Jorge Folena
O Presidente da Comissão de Reforma do Código de Processo Civil, que tramita no Senado Federal, manifestou que o prazo razoável para conclusão do processo judicial seria de um ano (Consultor Jurídico, 11/08/2010). Será isto possível, sem violar as cláusulas pétreas do devido processo legal, do contraditório e da ampla defesa?
Não há dúvida de que um dos grandes impasses do Judiciário brasileiro reside na longa duração dos processos judiciais, o que, na verdade, se constitui num “assassinato à Justiça”.
É comum ao cidadão o conhecimento de processos judiciais que duram 10, 20 e até mais de 30 anos. Diante desta situação, prejudicial para todos, as pessoas deixam de postular seus direitos, considerando a morosidade da justiça. Os advogados são prejudicados, uma vez que possíveis clientes desistem de contratá-los, tendo em vista a demora da prestação jurisdicional, com a parte aceitando muitas vezes um acordo por valor inferior, haja vista o tempo de resposta para a satisfação do seu direito.
Descumprimento da Constituição
Não resta dúvida de que a lentidão do Judiciário conduz à ausência de justiça. Essa apatia não deveria mais existir diante da Emenda Constitucional nº 45/2004, que estabeleceu que os processos devem ter “razoável duração” e “celeridade em sua tramitação” (art. 5º., LXXVIII, da Constituição). Determinou também que “não será promovido o juiz que, injustificadamente, retiver autos em seu poder além do prazo legal” (art. 93, II, “e”).
O atual Código de Processo Civil prevê que o juiz proferirá despachos de expediente em 2 dias e decisões e sentenças em 10 dias (artigos 189, 281 e 456). Na prática, isto não é observado. Os juízes dizem que há acúmulo de trabalho e, assim, justificam o não cumprimento da lei e da Constituição. Entretanto, há muitos magistrados que são professores. Será que estes cumprem os prazos determinados na lei?
O advogado que não observa os prazos processuais e causa prejuízos aos seus clientes é passível de punição disciplinar e reparatória de dano. E os magistrados que não cumprem a lei, em qualquer instância, também deveriam ser punidos, não apenas respondendo por perdas e danos, conforme prevê o artigo 133 do Código de Processo Civil, mas com o afastamento do cargo, na medida em que é dever da instituição exigir eficiência, princípio constitucional que também deve ser observado pelo Judiciário (art. 37, caput).

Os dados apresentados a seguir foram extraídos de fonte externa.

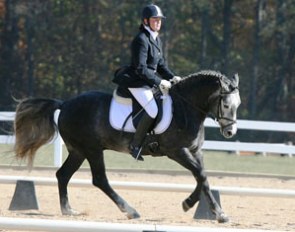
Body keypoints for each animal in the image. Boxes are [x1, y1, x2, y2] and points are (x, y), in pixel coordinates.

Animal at [13, 70, 240, 223]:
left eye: (237, 105)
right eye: (226, 104)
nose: (230, 132)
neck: (185, 108)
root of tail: (65, 104)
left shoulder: (195, 151)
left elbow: (203, 177)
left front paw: (218, 213)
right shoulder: (177, 151)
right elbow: (200, 175)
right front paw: (191, 204)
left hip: (78, 151)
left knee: (63, 174)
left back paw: (68, 210)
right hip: (92, 150)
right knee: (99, 179)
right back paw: (130, 210)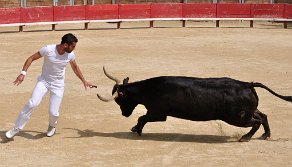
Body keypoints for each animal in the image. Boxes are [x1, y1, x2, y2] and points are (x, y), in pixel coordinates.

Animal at [96, 67, 292, 142]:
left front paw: (136, 130)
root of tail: (247, 84)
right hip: (246, 112)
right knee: (263, 116)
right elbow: (142, 118)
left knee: (256, 121)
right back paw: (266, 135)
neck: (149, 89)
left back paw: (245, 137)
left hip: (238, 118)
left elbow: (142, 118)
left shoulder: (158, 113)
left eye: (120, 100)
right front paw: (134, 128)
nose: (124, 114)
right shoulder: (156, 113)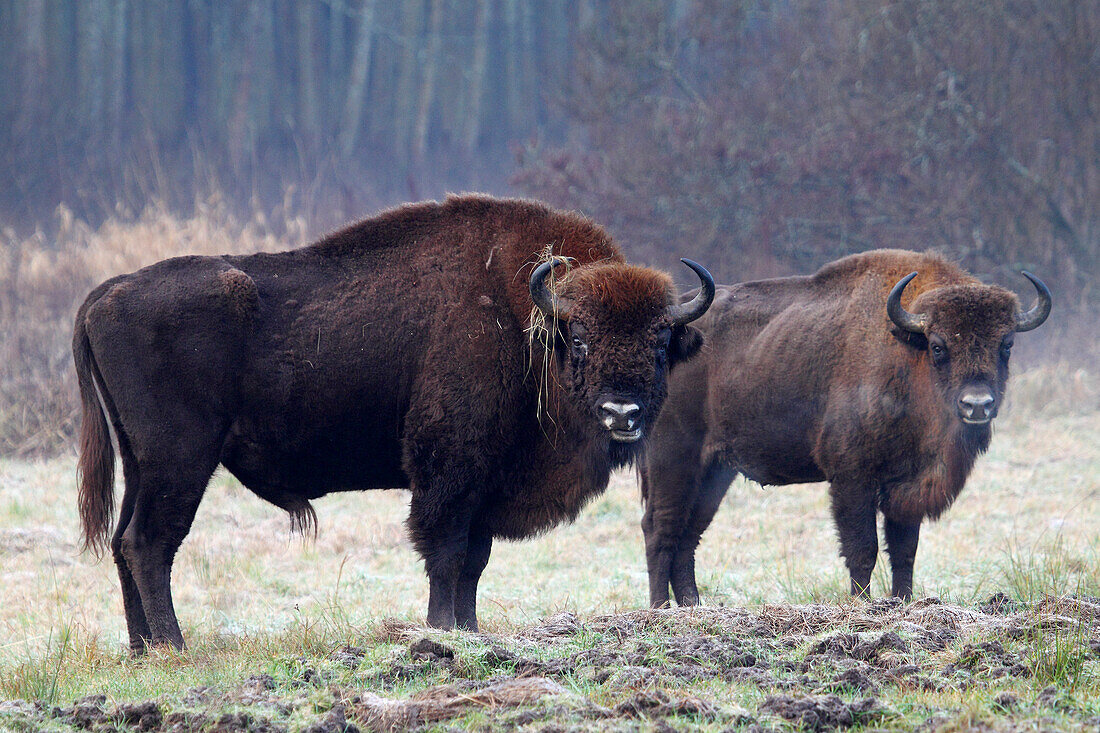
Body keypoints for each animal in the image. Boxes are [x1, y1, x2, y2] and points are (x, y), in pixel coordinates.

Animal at [75, 193, 712, 651]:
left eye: (661, 341)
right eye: (579, 339)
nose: (622, 413)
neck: (521, 316)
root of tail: (106, 292)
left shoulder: (483, 486)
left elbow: (473, 561)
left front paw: (469, 630)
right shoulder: (448, 475)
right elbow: (446, 553)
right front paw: (440, 630)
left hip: (142, 463)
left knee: (123, 541)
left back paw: (141, 648)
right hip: (181, 461)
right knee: (149, 542)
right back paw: (174, 647)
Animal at [642, 248, 1051, 603]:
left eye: (1006, 344)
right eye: (938, 346)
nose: (977, 404)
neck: (907, 352)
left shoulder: (905, 486)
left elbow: (904, 550)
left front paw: (903, 602)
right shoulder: (853, 477)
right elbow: (862, 549)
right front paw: (862, 603)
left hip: (716, 471)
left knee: (688, 532)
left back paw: (692, 605)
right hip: (673, 460)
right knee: (660, 528)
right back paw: (661, 608)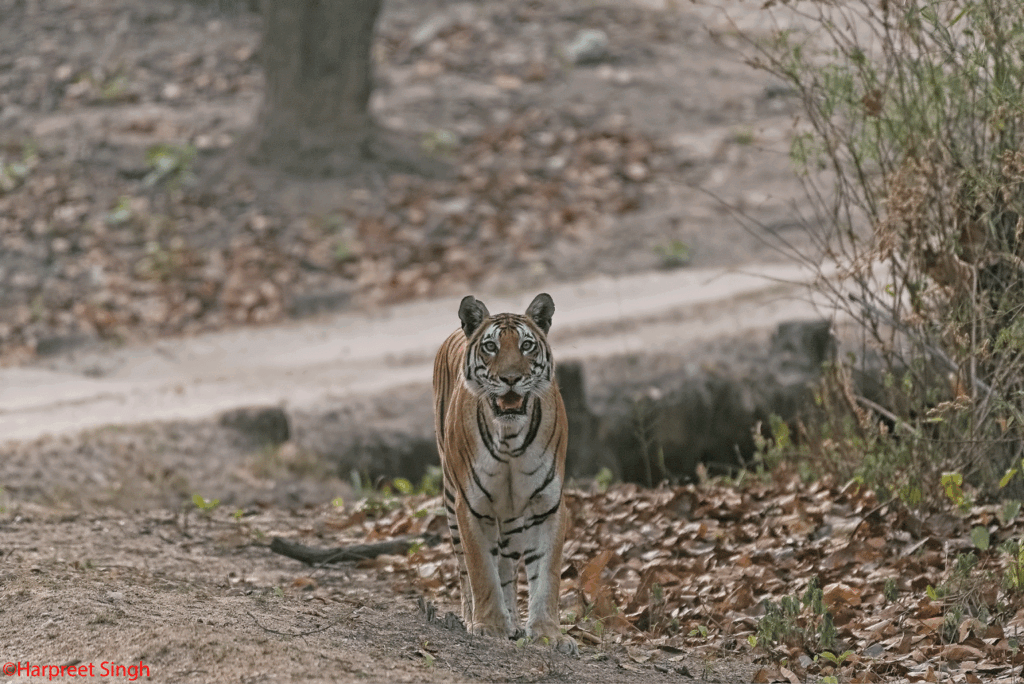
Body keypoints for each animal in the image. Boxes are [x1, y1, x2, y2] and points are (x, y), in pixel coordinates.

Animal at [432, 292, 578, 656]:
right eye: (490, 346)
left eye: (526, 346)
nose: (510, 379)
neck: (510, 438)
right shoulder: (470, 507)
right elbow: (481, 569)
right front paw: (488, 626)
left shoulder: (547, 505)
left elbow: (546, 574)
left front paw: (548, 634)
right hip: (450, 499)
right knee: (465, 568)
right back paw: (474, 617)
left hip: (511, 520)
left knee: (509, 567)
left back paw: (513, 619)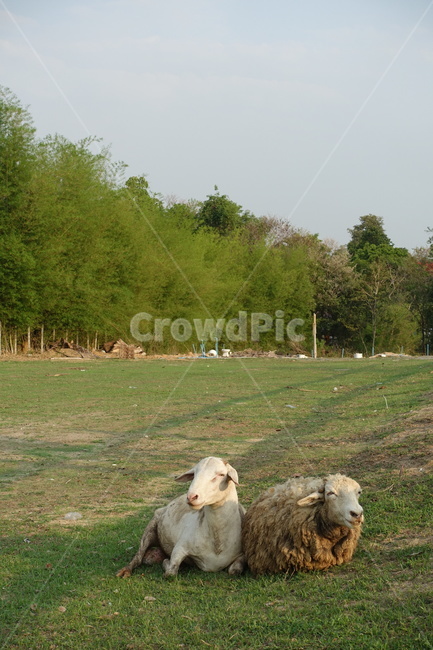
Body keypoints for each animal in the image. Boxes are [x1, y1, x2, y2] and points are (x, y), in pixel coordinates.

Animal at [116, 456, 245, 578]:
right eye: (194, 474)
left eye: (221, 474)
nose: (192, 496)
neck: (217, 544)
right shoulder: (180, 547)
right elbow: (170, 573)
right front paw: (167, 563)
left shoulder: (242, 555)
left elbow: (234, 570)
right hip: (150, 528)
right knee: (138, 557)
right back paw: (125, 571)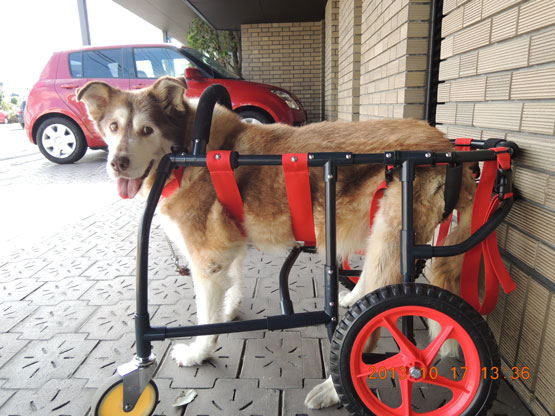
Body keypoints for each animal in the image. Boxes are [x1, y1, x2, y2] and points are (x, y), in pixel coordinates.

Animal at [77, 76, 475, 410]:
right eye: (113, 127)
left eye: (146, 129)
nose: (117, 163)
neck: (189, 146)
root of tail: (446, 147)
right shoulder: (228, 247)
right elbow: (232, 284)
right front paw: (228, 309)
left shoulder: (205, 258)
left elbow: (204, 316)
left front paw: (196, 352)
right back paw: (354, 300)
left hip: (390, 239)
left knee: (376, 322)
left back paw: (334, 388)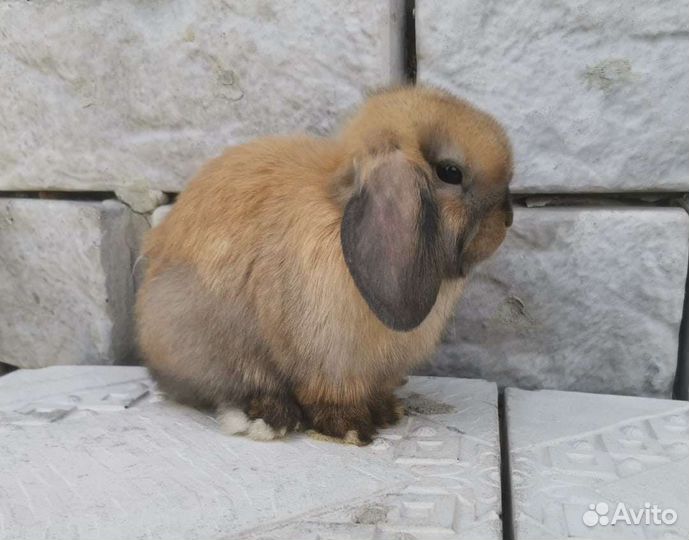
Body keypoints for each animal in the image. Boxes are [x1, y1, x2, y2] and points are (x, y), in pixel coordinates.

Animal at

Com a decantada “Reforma do Judiciário”, esperava-se que a Justiça fosse funcionar de forma ininterrupta (art. 93, XII da Constituição), sem recessos natalinos que duram mais de duas semanas. Acreditava-se ainda que os juízes passariam a ter 30 dias de férias como os demais trabalhadores, ao invés de 60 dias, e que, pelo acúmulo de trabalho existente e a necessidade de se promover a celeridade para a conclusão dos processos, como determina a Constituição, os magistrados passariam a se dedicar exclusivamente às suas atividades, deixando de lado a possibilidade de acumularem a carreira de magistério, que estão autorizados a exercer (art. 95, § único, I, da Constituição).

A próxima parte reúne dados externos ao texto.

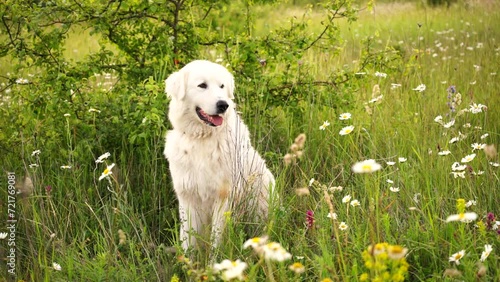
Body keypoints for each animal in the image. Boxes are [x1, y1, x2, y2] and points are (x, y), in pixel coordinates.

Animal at [163, 60, 274, 251]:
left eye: (222, 86)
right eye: (202, 85)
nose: (223, 105)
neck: (202, 139)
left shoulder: (224, 198)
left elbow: (217, 239)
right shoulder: (188, 198)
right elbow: (188, 240)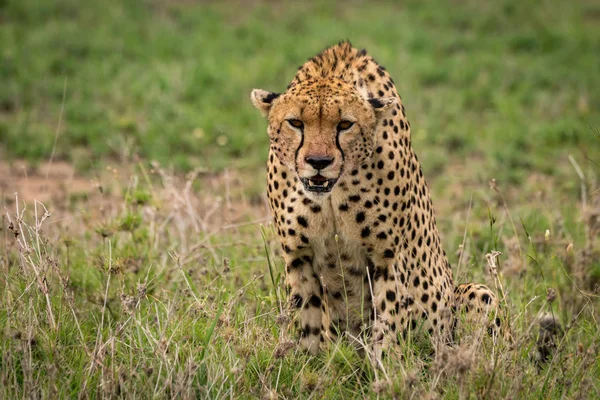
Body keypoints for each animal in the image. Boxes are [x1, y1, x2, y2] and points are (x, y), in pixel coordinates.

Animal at [251, 41, 500, 362]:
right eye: (295, 123)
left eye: (345, 124)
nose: (318, 162)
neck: (332, 194)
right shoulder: (298, 256)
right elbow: (307, 320)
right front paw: (306, 366)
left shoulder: (388, 258)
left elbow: (388, 321)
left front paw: (386, 368)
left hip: (475, 293)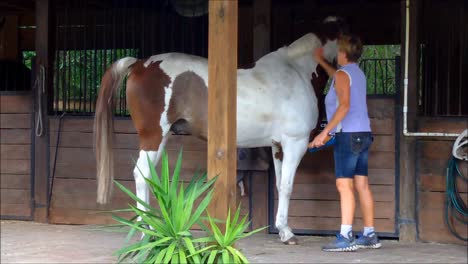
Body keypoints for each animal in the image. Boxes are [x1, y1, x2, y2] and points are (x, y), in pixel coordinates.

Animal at [93, 16, 346, 243]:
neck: (296, 72)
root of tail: (139, 63)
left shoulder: (279, 146)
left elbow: (279, 183)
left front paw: (282, 229)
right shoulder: (295, 143)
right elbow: (286, 186)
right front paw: (289, 234)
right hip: (153, 136)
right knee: (142, 174)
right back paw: (148, 232)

O magistério é carreira nobre, que exige dedicação exclusiva do profissional, pois além das atividades de sala de aula, é necessário preparar planos de trabalho, participar de projetos de pesquisa e extensão, orientar os alunos, ler os seus trabalhos, corrigir as provas etc.
Quem não conhece um magistrado que seja professor? Por exemplo, o anterior presidente do STF, conforme curriculum exibido na página do Tribunal, é professor adjunto de Direito Constitucional da Universidade de Brasília desde junho de 1995.
Será que dá para desempenhar as duas carreiras com prontidão e dedicação, mesmo a Constituição autorizando a acumulação desses cargos? Confesso que tenho dúvidas, mas talvez seja possível para alguns muito bem preparados. Mas para isto, o magistrado deverá observar fielmente os prazos que a lei impõe para o exercício de suas funções. Esta é uma das condições para que o sonho do Presidente da Comissão de Reforma do Código de Processo Civil se torne realidade.
O respeito ao devido processo legal
Assim, não se pode atribuir a responsabilidade pela morosidade da prestação jurisdicional exclusivamente aos advogados, que fazem uso dos recursos inerentes à defesa de seus clientes, conforme assegurado pela Constituição para a efetivação do devido processo legal.
Vale lembrar que a atividade jurisdicional é um serviço prestado pelo Poder Público, que cobra altíssimas taxas da população e, portanto, deve cumprir o preceito constitucional da razoável duração do processo, sem desrespeitar os princípios do devido processo legal, do contraditório e da ampla defesa, sob pena de violência ao estado democrático de direito, princípio fundamental da República (art. 1.º da Constituição).